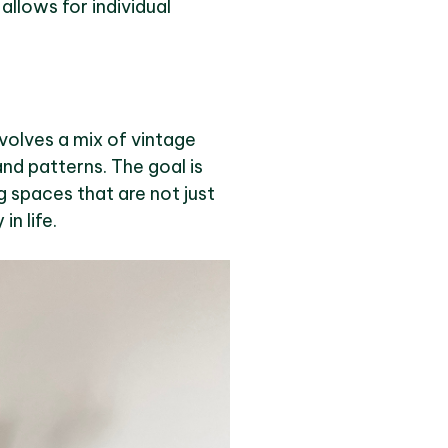
allows for individual
nvolves a mix of vintage
nd patterns. The goal is
ng spaces that are not just
n life.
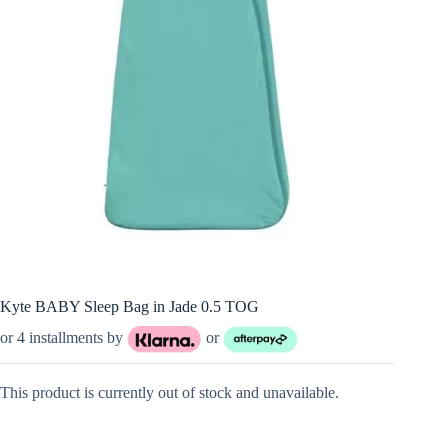
Kyte BABY Sleep Bag in Jade 0.5 TOG
or 4 installments by
or
This product is currently out of stock and unavailable.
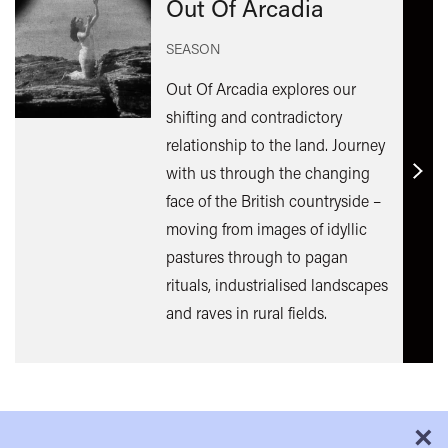
Out Of Arcadia
SEASON
Out Of Arcadia explores our
shifting and contradictory
relationship to the land. Journey
with us through the changing
Find
face of the British countryside –
out
moving from images of idyllic
mor
pastures through to pagan
rituals, industrialised landscapes
and raves in rural fields.
×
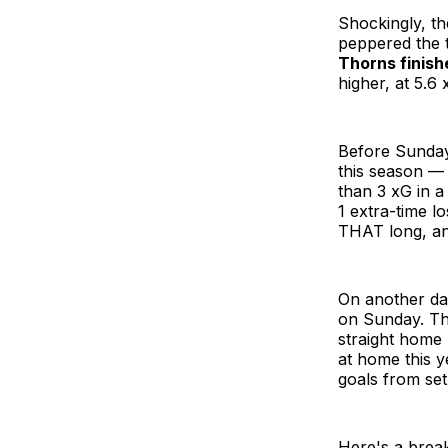
Shockingly, th
peppered the 
Thorns finish
higher, at 5.6 
Before Sunday
this season — i
than 3 xG in a
1 extra-time l
THAT long, and
On another da
on Sunday. The
straight home
at home this y
goals from set
Here's a brea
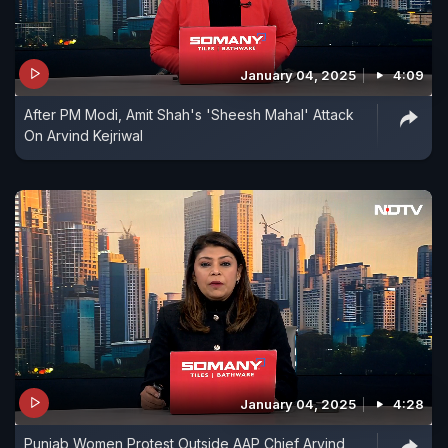
January 04, 2025
4:09
After PM Modi, Amit Shah's 'Sheesh Mahal' Attack
On Arvind Kejriwal
January 04, 2025
4:28
Punjab Women Protest Outside AAP Chief Arvind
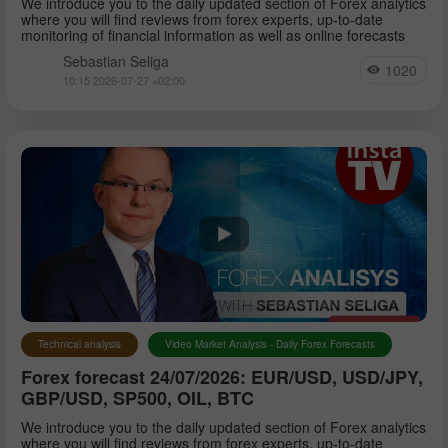
We introduce you to the daily updated section of Forex analytics
where you will find reviews from forex experts, up-to-date
monitoring of financial information as well as online forecasts
Sebastian Seliga
1020
10:15 2026-07-27 +02:00
Technical analysis
Video Market Analysis - Daily Forex Forecasts
Forex forecast 24/07/2026: EUR/USD, USD/JPY,
GBP/USD, SP500, OIL, BTC
We introduce you to the daily updated section of Forex analytics
where you will find reviews from forex experts, up-to-date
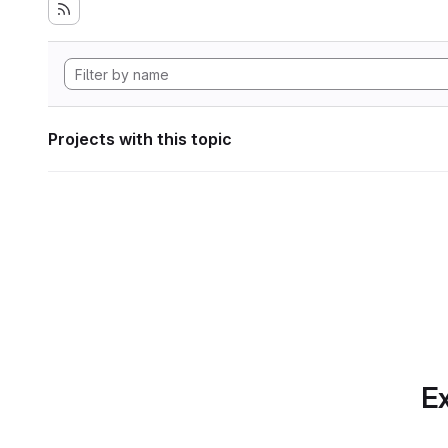
Projects with this topic
Ex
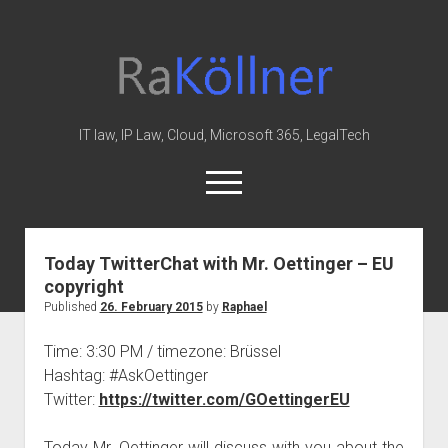
rakoellner
-
Law
&
IT law, IP Law, Cloud, Microsoft 365, LegalTech
IT
open
menu
twitter
linkedin
youtube
github
reddit
skype
Today TwitterChat with Mr. Oettinger – EU
copyright
Home
Published
26. February 2015
by
Raphael
Office 365
Time: 3:30 PM / timezone: Brüssel
MIP
Hashtag: #AskOettinger
Cloud
Twitter:
https://twitter.com/GOettingerEU
knowledge-base
Today Mr. Oettinger will discuss with you about the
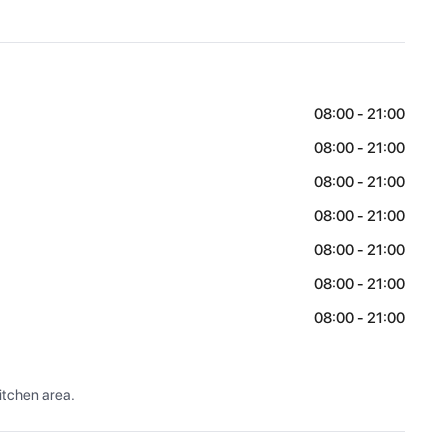
08:00 - 21:00
08:00 - 21:00
08:00 - 21:00
08:00 - 21:00
08:00 - 21:00
08:00 - 21:00
08:00 - 21:00
itchen area.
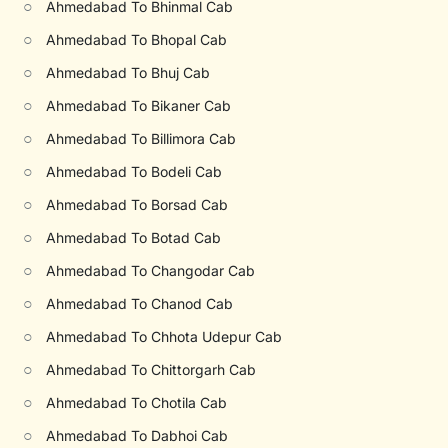
○
Ahmedabad To Bhinmal Cab
○
Ahmedabad To Bhopal Cab
○
Ahmedabad To Bhuj Cab
○
Ahmedabad To Bikaner Cab
○
Ahmedabad To Billimora Cab
○
Ahmedabad To Bodeli Cab
○
Ahmedabad To Borsad Cab
○
Ahmedabad To Botad Cab
○
Ahmedabad To Changodar Cab
○
Ahmedabad To Chanod Cab
○
Ahmedabad To Chhota Udepur Cab
○
Ahmedabad To Chittorgarh Cab
○
Ahmedabad To Chotila Cab
○
Ahmedabad To Dabhoi Cab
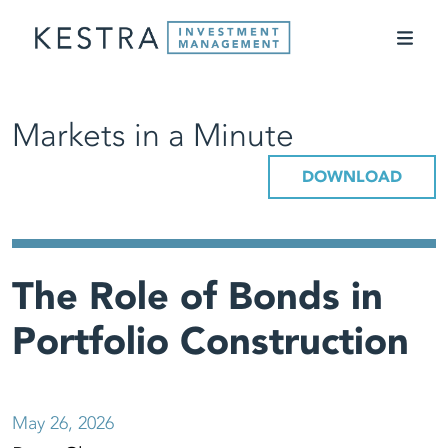
Markets in a Minute
DOWNLOAD
The Role of Bonds in
Portfolio Construction
May 26, 2026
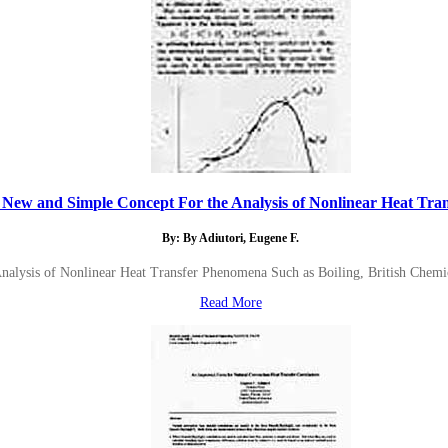
 New and Simple Concept For the Analysis of Nonlinear Heat Trans
By: By Adiutori, Eugene F.
nalysis of Nonlinear Heat Transfer Phenomena Such as Boiling, British Chemi
Read More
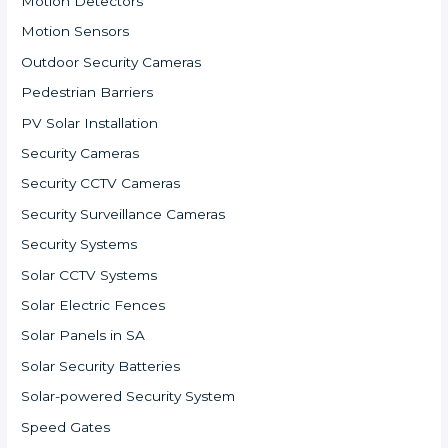
Motion Detectors
Motion Sensors
Outdoor Security Cameras
Pedestrian Barriers
PV Solar Installation
Security Cameras
Security CCTV Cameras
Security Surveillance Cameras
Security Systems
Solar CCTV Systems
Solar Electric Fences
Solar Panels in SA
Solar Security Batteries
Solar-powered Security System
Speed Gates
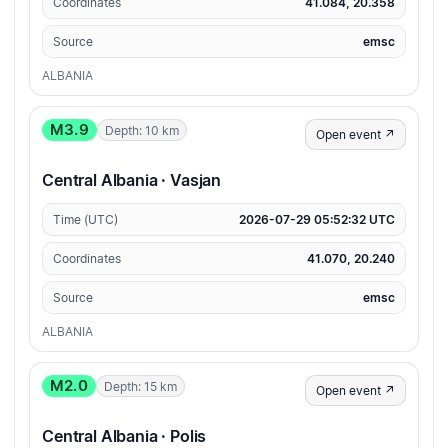
Coordinates
41.084, 20.358
Source
emsc
ALBANIA
M3.9
Depth: 10 km
Open event ↗
Central Albania · Vasjan
Time (UTC)
2026-07-29 05:52:32 UTC
Coordinates
41.070, 20.240
Source
emsc
ALBANIA
M2.0
Depth: 15 km
Open event ↗
Central Albania · Polis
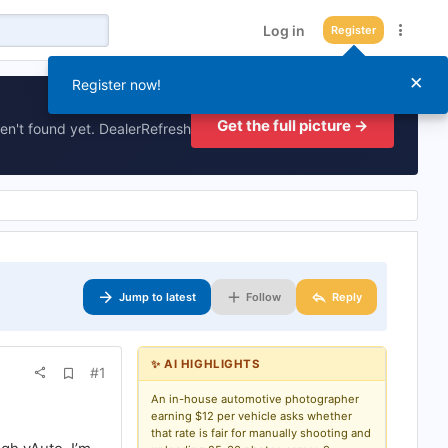
Log in
Register
×
Register now!
Get the full picture →
en't found yet. DealerRefresh
Jump to latest
Follow
Reply
✨ AI HIGHLIGHTS
A
#1
d
d
An in-house automotive photographer
b
earning $12 per vehicle asks whether
o
that rate is fair for manually shooting and
o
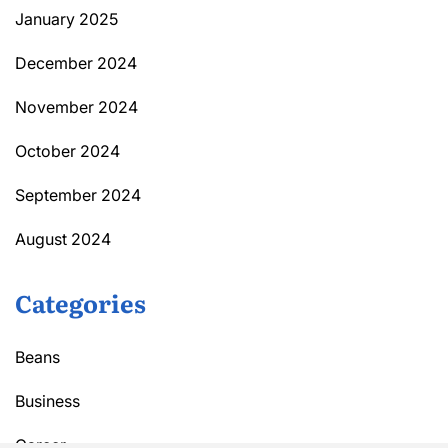
January 2025
December 2024
November 2024
October 2024
September 2024
August 2024
Categories
Beans
Business
Career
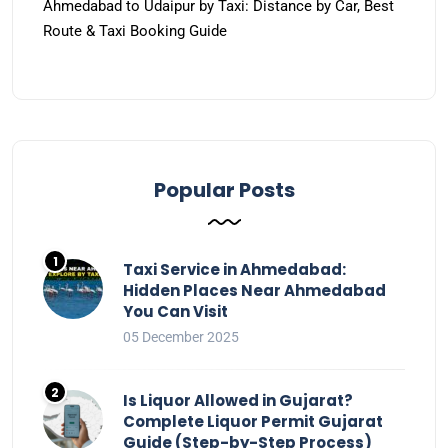
Ahmedabad to Udaipur by Taxi: Distance by Car, Best
Route & Taxi Booking Guide
Popular Posts
Taxi Service in Ahmedabad:
Hidden Places Near Ahmedabad
You Can Visit
05 December 2025
Is Liquor Allowed in Gujarat?
Complete Liquor Permit Gujarat
Guide (Step-by-Step Process)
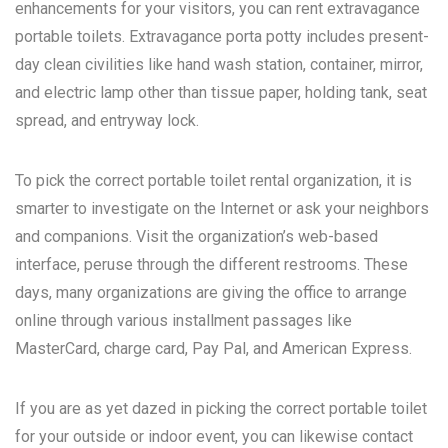
enhancements for your visitors, you can rent extravagance
portable toilets. Extravagance porta potty includes present-
day clean civilities like hand wash station, container, mirror,
and electric lamp other than tissue paper, holding tank, seat
spread, and entryway lock.
To pick the correct portable toilet rental organization, it is
smarter to investigate on the Internet or ask your neighbors
and companions. Visit the organization’s web-based
interface, peruse through the different restrooms. These
days, many organizations are giving the office to arrange
online through various installment passages like
MasterCard, charge card, Pay Pal, and American Express.
If you are as yet dazed in picking the correct portable toilet
for your outside or indoor event, you can likewise contact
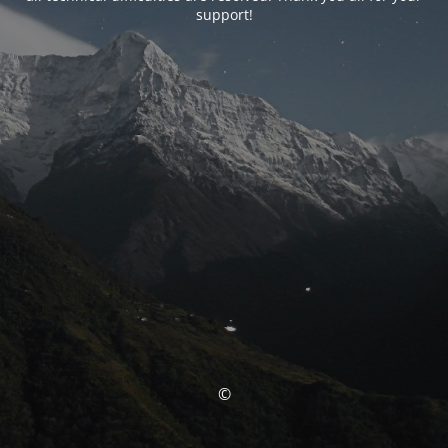
support!
©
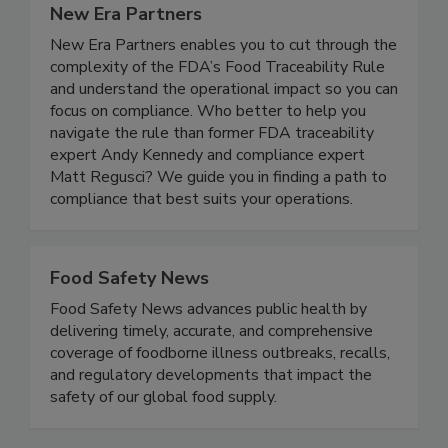
New Era Partners
New Era Partners enables you to cut through the
complexity of the FDA’s Food Traceability Rule
and understand the operational impact so you can
focus on compliance. Who better to help you
navigate the rule than former FDA traceability
expert Andy Kennedy and compliance expert
Matt Regusci? We guide you in finding a path to
compliance that best suits your operations.
Food Safety News
Food Safety News advances public health by
delivering timely, accurate, and comprehensive
coverage of foodborne illness outbreaks, recalls,
and regulatory developments that impact the
safety of our global food supply.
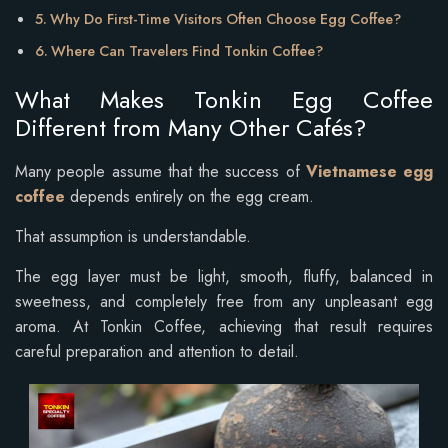
Why Do First-Time Visitors Often Choose Egg Coffee?
Where Can Travelers Find Tonkin Coffee?
What Makes Tonkin Egg Coffee
Different from Many Other Cafés?
Many people assume that the success of
Vietnamese egg
coffee
depends entirely on the egg cream.
That assumption is understandable.
The egg layer must be light, smooth, fluffy, balanced in
sweetness, and completely free from any unpleasant egg
aroma. At Tonkin Coffee, achieving that result requires
careful preparation and attention to detail.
★ ★ ★ ★
--- Task objective ---
Print out the whole listing word for word. Leave the pictures out.

--- Solved exercise ---
allows for individual
nvolves a mix of vintage
nd patterns. The goal is
ng spaces that are not just
n life.
Kyte BABY Sleep Bag in Jade 0.5 TOG
or 4 installments by
or
This product is currently out of stock and unavailable.
Out Of Arcadia
SEASON
Out Of Arcadia explores our
shifting and contradictory
relationship to the land. Journey
with us through the changing
Find
face of the British countryside –
out
moving from images of idyllic
mor
pastures through to pagan
rituals, industrialised landscapes
and raves in rural fields.
×
Shockingly, th
peppered the 
Thorns finish
higher, at 5.6 
Before Sunday
this season — i
than 3 xG in a
1 extra-time l
THAT long, and
On another da
on Sunday. The
straight home
at home this y
goals from set
Here's a brea
January 04, 2025
4:09
After PM Modi, Amit Shah's 'Sheesh Mahal' Attack
On Arvind Kejriwal
January 04, 2025
4:28
Punjab Women Protest Outside AAP Chief Arvind
We introduce you to the daily updated section of Forex analytics
where you will find reviews from forex experts, up-to-date
monitoring of financial information as well as online forecasts
Sebastian Seliga
1020
10:15 2026-07-27 +02:00
Technical analysis
Video Market Analysis - Daily Forex Forecasts
Forex forecast 24/07/2026: EUR/USD, USD/JPY,
GBP/USD, SP500, OIL, BTC
We introduce you to the daily updated section of Forex analytics
where you will find reviews from forex experts, up-to-date
Projects with this topic
Ex
rakoellner
-
Law
&
IT law, IP Law, Cloud, Microsoft 365, LegalTech
IT
open
menu
twitter
linkedin
youtube
github
reddit
skype
Today TwitterChat with Mr. Oettinger – EU
copyright
Home
Published
26. February 2015
by
Raphael
Office 365
Time: 3:30 PM / timezone: Brüssel
MIP
Hashtag: #AskOettinger
Cloud
Twitter:
https://twitter.com/GOettingerEU
knowledge-base
Today Mr. Oettinger will discuss with you about the
08:00 - 21:00
08:00 - 21:00
08:00 - 21:00
08:00 - 21:00
08:00 - 21:00
08:00 - 21:00
08:00 - 21:00
itchen area.
○
Ahmedabad To Bhinmal Cab
○
Ahmedabad To Bhopal Cab
○
Ahmedabad To Bhuj Cab
○
Ahmedabad To Bikaner Cab
○
Ahmedabad To Billimora Cab
○
Ahmedabad To Bodeli Cab
○
Ahmedabad To Borsad Cab
○
Ahmedabad To Botad Cab
○
Ahmedabad To Changodar Cab
○
Ahmedabad To Chanod Cab
○
Ahmedabad To Chhota Udepur Cab
○
Ahmedabad To Chittorgarh Cab
○
Ahmedabad To Chotila Cab
○
Ahmedabad To Dabhoi Cab
Markets in a Minute
DOWNLOAD
The Role of Bonds in
Portfolio Construction
May 26, 2026
 New and Simple Concept For the Analysis of Nonlinear Heat Trans
By: By Adiutori, Eugene F.
nalysis of Nonlinear Heat Transfer Phenomena Such as Boiling, British Chemi
Read More
Motion Detectors
Motion Sensors
Outdoor Security Cameras
Pedestrian Barriers
PV Solar Installation
Security Cameras
Security CCTV Cameras
Security Surveillance Cameras
Security Systems
Solar CCTV Systems
Solar Electric Fences
Solar Panels in SA
Solar Security Batteries
Solar-powered Security System
Speed Gates
Coordinates
41.084, 20.358
Source
emsc
ALBANIA
M3.9
Depth: 10 km
Open event ↗
Central Albania · Vasjan
Time (UTC)
2026-07-29 05:52:32 UTC
Coordinates
41.070, 20.240
Source
emsc
ALBANIA
M2.0
Depth: 15 km
Open event ↗
Central Albania · Polis
Log in
Register
×
Register now!
Get the full picture →
en't found yet. DealerRefresh
Jump to latest
Follow
Reply
✨ AI HIGHLIGHTS
A
#1
d
d
An in-house automotive photographer
b
earning $12 per vehicle asks whether
o
that rate is fair for manually shooting and
o
January 2025
December 2024
November 2024
October 2024
September 2024
August 2024
Categories
Beans
Business
Career
Ahmedabad to Udaipur by Taxi: Distance by Car, Best
Route & Taxi Booking Guide
Popular Posts
Taxi Service in Ahmedabad:
Hidden Places Near Ahmedabad
You Can Visit
05 December 2025
Is Liquor Allowed in Gujarat?
Complete Liquor Permit Gujarat
Guide (Step-by-Step Process)
enhancements for your visitors, you can rent extravagance
portable toilets. Extravagance porta potty includes present-
day clean civilities like hand wash station, container, mirror,
and electric lamp other than tissue paper, holding tank, seat
spread, and entryway lock.
To pick the correct portable toilet rental organization, it is
smarter to investigate on the Internet or ask your neighbors
and companions. Visit the organization’s web-based
interface, peruse through the different restrooms. These
days, many organizations are giving the office to arrange
online through various installment passages like
MasterCard, charge card, Pay Pal, and American Express.
If you are as yet dazed in picking the correct portable toilet
for your outside or indoor event, you can likewise contact
support!
©
New Era Partners
New Era Partners enables you to cut through the
complexity of the FDA’s Food Traceability Rule
and understand the operational impact so you can
focus on compliance. Who better to help you
navigate the rule than former FDA traceability
expert Andy Kennedy and compliance expert
Matt Regusci? We guide you in finding a path to
compliance that best suits your operations.
Food Safety News
Food Safety News advances public health by
delivering timely, accurate, and comprehensive
coverage of foodborne illness outbreaks, recalls,
and regulatory developments that impact the
safety of our global food supply.
Why Do First-Time Visitors Often Choose Egg Coffee?
Where Can Travelers Find Tonkin Coffee?
What Makes Tonkin Egg Coffee
Different from Many Other Cafés?
Many people assume that the success of
Vietnamese egg
coffee
depends entirely on the egg cream.
That assumption is understandable.
The egg layer must be light, smooth, fluffy, balanced in
sweetness, and completely free from any unpleasant egg
aroma. At Tonkin Coffee, achieving that result requires
careful preparation and attention to detail.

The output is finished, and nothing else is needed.